== Page excerpt

This involves an individual ndis plan for each participant, where they themselves determine what their daily lives will look like and for every participant that will be different.  ndis goals are the things participants want to do and the activities they choose to engage in. This may include things like school; sport; study; lifestyle; accommodation; work; community life; arts and craft; independent living skills or even politics.  The ndis encourages every opportunity to enjoy new experiences and try new things.  I know of providers in my local area have introduce many new opportunities to their programs and I encourage participants and their representatives to check them out. 

On a personal level the ndis has open many new opportunities and experiences. For the first time I am in the drivers seat of designing my own support network.  Under my ndis agreement I am self-managing my plan. This allows me to decide how I want to be supported. Do I want more direct support hours or do I want to invest in technology to improve my safety and independence? In my current support plan I am hoping for the latter.  In previous posts I have shared some of the payment structures issues.  Putting that aside the ndis has given me the opportunity to engage my own support workers and structure my team in the way that best meets my needs. 

Other opportunities I had under the ndis are to list my Small Business; extend my visual arts practice; exhibit my artwork in new places; and improve my independence through physio. I have tried a few times before to keep walking on my feet.  With regular physio visits and better treatment of my chronic health conditions, I am now successfully walking independently for short periods of time.  

The ndis has allowed me to set my own goals and determine how I wanted to achieve them.  For many years others determined how I would be supported and it wasn't always the appropriate. The ndis has given some participants the freedom to engage their own support staff. This is not a option for everyone nor is it a option everyone wants to undertake engaging their own staff.  However their are new services on the block that offer all participants the opportunity to engage support workers of their choosing.

====
== Information given

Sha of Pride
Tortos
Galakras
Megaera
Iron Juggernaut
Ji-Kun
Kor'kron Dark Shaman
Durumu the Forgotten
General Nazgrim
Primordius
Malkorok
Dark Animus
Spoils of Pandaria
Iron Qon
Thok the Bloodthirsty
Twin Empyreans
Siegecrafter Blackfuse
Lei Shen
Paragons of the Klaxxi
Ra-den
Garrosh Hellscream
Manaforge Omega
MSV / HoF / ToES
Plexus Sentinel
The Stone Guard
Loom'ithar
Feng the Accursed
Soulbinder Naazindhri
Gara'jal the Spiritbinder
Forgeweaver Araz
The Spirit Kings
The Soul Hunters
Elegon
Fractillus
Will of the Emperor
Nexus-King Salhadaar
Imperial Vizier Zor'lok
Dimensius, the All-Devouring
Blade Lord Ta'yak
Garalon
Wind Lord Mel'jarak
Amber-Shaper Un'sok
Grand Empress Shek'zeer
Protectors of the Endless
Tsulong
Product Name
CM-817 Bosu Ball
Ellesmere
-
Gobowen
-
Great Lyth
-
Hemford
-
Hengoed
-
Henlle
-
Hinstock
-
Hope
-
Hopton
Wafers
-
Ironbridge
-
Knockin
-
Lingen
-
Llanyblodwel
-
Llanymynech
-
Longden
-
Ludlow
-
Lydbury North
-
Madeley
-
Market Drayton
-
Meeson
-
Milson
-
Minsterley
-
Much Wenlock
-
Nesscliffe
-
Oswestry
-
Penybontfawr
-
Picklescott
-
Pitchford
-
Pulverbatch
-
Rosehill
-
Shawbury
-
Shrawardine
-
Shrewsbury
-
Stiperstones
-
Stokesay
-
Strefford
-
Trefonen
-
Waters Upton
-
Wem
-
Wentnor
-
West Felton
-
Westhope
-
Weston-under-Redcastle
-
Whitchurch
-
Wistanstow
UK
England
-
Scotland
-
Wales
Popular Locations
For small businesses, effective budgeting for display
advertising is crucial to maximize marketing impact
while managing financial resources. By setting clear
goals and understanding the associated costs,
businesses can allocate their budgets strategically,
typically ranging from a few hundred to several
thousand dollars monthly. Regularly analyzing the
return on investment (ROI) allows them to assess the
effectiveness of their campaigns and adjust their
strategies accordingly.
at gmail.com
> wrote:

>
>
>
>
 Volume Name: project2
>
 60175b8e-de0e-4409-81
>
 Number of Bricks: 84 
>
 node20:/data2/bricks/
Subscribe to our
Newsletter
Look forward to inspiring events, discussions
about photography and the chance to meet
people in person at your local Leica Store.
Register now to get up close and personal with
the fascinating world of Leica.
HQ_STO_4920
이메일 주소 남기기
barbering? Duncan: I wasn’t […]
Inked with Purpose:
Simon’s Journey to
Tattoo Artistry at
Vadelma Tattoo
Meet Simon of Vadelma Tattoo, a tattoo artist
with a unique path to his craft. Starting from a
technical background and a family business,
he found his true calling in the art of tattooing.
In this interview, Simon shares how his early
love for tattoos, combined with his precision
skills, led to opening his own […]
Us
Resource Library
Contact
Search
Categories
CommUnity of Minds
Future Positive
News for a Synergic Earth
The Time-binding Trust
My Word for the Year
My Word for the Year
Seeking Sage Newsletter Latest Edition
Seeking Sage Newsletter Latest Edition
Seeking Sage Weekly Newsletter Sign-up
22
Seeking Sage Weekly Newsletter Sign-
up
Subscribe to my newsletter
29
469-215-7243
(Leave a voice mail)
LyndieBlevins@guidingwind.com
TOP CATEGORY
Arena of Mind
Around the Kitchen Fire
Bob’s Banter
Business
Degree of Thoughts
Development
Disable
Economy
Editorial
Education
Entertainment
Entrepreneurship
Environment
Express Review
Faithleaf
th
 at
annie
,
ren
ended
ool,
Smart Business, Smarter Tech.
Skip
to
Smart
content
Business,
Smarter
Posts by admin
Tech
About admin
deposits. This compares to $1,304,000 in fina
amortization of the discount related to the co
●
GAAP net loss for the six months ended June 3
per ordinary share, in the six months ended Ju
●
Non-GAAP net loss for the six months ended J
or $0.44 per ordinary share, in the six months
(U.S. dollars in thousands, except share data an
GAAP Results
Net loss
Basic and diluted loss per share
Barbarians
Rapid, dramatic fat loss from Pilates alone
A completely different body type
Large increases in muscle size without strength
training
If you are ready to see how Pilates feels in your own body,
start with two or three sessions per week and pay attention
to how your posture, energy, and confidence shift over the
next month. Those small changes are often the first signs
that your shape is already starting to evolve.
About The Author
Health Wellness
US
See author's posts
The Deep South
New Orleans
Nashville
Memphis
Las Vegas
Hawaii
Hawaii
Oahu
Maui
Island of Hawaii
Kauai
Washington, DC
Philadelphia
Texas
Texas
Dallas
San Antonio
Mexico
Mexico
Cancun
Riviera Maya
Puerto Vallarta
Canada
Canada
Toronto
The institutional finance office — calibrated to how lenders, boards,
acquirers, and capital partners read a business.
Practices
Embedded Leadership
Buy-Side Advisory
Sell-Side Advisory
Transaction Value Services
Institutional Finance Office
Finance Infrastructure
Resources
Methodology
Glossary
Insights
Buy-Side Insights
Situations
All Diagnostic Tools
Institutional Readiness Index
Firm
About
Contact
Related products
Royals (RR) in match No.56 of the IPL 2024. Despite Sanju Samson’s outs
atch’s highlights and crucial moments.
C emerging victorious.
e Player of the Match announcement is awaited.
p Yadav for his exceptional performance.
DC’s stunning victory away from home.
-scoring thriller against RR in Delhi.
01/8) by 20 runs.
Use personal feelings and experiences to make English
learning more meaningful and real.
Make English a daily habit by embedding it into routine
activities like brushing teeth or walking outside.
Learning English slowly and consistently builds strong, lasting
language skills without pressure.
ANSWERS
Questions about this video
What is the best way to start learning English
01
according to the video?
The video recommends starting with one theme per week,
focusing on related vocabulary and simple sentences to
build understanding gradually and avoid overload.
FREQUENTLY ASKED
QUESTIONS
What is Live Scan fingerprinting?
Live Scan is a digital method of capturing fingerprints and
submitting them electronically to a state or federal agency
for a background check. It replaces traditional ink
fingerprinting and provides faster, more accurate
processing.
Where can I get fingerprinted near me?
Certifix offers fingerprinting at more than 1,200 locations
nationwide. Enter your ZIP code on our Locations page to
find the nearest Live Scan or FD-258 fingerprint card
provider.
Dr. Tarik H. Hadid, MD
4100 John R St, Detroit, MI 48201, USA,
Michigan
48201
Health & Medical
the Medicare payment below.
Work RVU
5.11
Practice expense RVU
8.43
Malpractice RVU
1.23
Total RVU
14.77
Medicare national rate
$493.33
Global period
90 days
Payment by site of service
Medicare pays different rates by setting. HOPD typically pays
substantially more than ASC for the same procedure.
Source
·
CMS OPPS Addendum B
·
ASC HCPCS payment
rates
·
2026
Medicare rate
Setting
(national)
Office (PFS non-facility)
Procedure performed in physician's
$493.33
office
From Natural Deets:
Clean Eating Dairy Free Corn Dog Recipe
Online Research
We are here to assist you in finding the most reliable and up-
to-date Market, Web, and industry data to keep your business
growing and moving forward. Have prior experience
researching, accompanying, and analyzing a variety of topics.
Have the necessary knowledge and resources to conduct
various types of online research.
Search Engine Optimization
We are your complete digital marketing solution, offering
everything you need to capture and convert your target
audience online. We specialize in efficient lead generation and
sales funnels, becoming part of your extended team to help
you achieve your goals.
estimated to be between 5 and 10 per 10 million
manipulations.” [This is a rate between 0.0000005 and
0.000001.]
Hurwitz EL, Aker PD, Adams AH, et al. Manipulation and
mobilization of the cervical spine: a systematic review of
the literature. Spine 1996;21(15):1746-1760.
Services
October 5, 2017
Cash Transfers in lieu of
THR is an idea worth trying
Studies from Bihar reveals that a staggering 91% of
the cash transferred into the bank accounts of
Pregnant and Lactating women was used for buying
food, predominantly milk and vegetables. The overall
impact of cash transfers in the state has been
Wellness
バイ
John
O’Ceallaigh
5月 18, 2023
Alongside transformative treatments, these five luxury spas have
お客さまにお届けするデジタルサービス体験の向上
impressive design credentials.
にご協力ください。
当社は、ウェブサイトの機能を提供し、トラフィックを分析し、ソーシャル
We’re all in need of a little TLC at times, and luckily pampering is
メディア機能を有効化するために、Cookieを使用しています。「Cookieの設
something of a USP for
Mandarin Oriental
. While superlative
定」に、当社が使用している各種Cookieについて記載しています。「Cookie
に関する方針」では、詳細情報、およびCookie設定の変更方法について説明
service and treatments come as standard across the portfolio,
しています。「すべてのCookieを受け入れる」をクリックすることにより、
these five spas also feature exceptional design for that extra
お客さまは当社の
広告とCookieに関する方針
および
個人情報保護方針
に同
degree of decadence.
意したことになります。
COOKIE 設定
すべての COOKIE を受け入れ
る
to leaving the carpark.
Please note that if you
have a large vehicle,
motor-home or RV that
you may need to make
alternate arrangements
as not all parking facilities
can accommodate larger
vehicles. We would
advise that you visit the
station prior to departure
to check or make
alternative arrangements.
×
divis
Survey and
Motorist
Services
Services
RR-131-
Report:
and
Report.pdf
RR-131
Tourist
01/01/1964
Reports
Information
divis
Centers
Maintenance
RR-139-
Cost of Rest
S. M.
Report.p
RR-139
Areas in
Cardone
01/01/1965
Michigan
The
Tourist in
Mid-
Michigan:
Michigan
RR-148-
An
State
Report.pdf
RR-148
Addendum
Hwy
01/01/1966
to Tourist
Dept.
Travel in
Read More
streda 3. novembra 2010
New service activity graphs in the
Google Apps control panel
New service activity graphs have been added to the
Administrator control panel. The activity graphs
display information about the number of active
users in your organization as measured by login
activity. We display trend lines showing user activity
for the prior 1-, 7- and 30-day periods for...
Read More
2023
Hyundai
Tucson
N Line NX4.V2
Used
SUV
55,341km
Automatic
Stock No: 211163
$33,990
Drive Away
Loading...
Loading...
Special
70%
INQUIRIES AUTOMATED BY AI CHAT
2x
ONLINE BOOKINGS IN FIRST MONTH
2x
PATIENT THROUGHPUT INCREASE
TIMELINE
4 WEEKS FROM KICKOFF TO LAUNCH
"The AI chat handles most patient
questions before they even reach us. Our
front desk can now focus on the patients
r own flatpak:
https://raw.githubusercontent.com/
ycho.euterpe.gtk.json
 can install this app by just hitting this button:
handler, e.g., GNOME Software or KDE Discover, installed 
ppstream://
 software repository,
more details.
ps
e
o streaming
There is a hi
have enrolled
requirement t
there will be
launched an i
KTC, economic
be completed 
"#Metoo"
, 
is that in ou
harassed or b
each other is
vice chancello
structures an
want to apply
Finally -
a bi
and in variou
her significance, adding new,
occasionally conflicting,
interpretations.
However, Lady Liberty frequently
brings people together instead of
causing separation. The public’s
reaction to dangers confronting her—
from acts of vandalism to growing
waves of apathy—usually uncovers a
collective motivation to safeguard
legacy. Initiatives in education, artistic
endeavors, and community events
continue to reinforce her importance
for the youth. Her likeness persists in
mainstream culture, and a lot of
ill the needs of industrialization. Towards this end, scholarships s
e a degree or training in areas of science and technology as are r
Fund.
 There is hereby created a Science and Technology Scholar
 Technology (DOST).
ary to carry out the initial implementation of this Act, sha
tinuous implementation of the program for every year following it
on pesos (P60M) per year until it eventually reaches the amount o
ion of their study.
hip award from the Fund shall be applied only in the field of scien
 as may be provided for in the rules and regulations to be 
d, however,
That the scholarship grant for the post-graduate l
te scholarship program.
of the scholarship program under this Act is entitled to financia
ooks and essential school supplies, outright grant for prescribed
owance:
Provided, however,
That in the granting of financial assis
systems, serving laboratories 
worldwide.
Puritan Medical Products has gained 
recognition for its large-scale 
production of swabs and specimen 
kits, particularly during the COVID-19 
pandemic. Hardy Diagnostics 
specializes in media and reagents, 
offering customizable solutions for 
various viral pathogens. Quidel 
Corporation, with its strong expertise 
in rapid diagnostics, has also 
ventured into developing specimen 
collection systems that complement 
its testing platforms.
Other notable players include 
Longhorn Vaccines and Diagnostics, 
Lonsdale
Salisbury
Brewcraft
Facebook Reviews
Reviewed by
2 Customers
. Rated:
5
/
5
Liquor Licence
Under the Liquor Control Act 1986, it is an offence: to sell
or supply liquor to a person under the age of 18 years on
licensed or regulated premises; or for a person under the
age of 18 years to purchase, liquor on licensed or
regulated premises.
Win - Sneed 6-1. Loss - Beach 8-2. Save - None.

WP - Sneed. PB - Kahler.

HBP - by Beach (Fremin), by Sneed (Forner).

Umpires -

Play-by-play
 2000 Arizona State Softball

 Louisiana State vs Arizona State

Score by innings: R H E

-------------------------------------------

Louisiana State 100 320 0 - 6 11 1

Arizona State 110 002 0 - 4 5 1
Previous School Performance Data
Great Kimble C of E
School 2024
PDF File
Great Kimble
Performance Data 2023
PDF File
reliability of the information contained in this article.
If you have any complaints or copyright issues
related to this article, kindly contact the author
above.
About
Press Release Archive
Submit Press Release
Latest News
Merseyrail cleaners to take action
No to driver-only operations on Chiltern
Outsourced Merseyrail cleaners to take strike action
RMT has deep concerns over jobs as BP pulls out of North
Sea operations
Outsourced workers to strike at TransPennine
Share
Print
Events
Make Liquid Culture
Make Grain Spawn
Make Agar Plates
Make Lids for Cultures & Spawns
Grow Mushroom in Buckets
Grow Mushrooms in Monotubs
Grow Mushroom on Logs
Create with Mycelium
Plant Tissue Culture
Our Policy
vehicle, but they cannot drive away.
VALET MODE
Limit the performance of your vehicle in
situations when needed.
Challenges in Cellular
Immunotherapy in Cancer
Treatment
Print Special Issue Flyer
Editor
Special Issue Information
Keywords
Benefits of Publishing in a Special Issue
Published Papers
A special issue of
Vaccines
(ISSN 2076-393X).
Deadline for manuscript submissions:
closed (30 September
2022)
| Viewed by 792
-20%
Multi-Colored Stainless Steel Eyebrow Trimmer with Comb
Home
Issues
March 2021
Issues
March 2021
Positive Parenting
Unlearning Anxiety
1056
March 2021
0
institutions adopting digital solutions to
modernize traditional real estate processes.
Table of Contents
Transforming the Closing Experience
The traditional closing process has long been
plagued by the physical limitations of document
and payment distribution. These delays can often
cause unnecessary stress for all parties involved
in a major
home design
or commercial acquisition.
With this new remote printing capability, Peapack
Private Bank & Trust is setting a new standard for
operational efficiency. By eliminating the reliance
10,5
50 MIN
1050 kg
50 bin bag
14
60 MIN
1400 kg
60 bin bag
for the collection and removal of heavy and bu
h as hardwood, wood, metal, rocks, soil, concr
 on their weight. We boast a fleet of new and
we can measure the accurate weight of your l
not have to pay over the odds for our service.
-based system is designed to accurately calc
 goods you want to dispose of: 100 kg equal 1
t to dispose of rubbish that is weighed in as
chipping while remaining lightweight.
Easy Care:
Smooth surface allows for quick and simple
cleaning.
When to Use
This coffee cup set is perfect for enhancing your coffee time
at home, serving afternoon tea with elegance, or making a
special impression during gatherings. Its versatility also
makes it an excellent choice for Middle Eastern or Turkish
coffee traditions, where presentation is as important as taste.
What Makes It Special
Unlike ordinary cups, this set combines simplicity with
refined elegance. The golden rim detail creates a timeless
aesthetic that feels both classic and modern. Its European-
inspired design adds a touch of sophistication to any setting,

====

## Task to complete
Copy the part of the NDIS excerpt that opens with the words containing "The ndis has allowed" and closes with "of their choosing.", renaming "support staff" as "support workers". The items above stand apart from the NDIS excerpt and are separate material.

## Your response
The ndis has allowed me to set my own goals and determine how I wanted to achieve them.  For many years others determined how I would be supported and it wasn't always the appropriate. The ndis has given some participants the freedom to engage their own support workers. This is not a option for everyone nor is it a option everyone wants to undertake engaging their own staff.  However their are new services on the block that offer all participants the opportunity to engage support workers of their choosing.